What evidence was there of an immenent surrender? Even as Hirohito was to signal a surrender there was a failed attempt of a coupe by Japanese generals to stop the surrender and continue fighting. Okinawa and Iwo Jima showed just how far the military was willing to go in the face of imminent defeat. 200k is an enourous number but put that in comparison to figure of 1000000 + on the allied side alone and you have a tough choice but one that is lesser of two evils. Also if you look at photos of the aftermath of Hiroshima/ Nagasaki and. Compare it to any other allied target city and the difference would be minimal.
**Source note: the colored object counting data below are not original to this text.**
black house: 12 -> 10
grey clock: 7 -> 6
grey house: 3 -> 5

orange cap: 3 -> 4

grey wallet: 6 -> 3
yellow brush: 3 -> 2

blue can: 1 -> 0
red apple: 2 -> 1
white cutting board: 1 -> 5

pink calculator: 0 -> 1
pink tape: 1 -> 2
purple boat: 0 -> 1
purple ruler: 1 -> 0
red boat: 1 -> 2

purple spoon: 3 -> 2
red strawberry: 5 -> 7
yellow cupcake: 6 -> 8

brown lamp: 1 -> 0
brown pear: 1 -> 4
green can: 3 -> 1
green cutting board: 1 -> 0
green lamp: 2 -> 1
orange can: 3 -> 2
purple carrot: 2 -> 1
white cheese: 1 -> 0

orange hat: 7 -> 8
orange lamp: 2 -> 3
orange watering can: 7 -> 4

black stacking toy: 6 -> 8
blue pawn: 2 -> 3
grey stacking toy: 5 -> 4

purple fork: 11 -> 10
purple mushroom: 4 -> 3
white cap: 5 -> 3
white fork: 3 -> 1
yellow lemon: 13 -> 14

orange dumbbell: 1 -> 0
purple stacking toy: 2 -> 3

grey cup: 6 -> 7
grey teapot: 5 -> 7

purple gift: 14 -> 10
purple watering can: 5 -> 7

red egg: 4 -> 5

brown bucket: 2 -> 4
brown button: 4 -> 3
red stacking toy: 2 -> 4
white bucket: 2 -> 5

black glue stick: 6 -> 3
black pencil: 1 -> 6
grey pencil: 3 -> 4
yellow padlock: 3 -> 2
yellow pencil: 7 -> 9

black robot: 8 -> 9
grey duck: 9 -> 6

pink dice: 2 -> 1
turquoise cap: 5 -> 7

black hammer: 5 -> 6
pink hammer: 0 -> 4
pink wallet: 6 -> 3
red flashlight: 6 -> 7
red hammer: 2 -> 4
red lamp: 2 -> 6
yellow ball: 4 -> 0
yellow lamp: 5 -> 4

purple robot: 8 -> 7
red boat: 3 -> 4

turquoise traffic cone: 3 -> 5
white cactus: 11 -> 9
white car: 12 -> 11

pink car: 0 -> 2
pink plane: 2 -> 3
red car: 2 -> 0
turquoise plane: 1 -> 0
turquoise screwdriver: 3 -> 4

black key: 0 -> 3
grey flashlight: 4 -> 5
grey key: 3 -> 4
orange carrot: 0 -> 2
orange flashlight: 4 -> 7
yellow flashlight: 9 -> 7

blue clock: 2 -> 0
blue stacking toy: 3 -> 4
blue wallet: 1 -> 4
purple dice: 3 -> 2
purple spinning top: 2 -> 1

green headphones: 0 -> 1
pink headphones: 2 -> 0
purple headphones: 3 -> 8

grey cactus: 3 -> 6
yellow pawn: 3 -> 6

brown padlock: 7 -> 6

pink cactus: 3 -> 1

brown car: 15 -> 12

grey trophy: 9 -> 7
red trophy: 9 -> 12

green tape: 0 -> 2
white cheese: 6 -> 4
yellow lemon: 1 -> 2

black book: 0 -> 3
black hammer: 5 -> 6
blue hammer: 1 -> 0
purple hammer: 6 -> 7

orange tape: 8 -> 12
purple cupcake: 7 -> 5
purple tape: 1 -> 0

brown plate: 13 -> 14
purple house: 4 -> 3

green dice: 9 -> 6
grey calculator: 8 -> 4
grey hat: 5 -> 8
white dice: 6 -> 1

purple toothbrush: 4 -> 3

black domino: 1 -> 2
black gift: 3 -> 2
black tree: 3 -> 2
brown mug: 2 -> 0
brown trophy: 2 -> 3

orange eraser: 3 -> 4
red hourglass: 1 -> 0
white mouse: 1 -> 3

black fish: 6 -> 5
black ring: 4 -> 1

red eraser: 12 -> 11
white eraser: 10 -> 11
The main difference was the A-bomb was in 1 strike. It was the factor of the end of the war and ensured the end of the conflict. Looking back in hindsight maybe the Japanese would have surrendered without it, but the choice of the A-bomb was the best at the time.
 
Source? As far as I knew one of the main reasons the bombs were dropped was because Japan was unwilling to surrender under any circumstances.

I am mainly speaking from what I learned at University, but I think this Wikipedia article does a decent job of providing a broader picture of the events leading up to the bombs being dropped. There were many possible paths to peace ahead that could have avoided the use of an atomic bomb (or two).

I think one of the biggest ironies of the whole ordeal is that one of the sticking points for the Japanese and Americans seemed to be the status of the emperor after surrender, with the US unwilling to accept the Imperial family remaining as part of the terms of surrender, yet in the end the emperor remained anyway.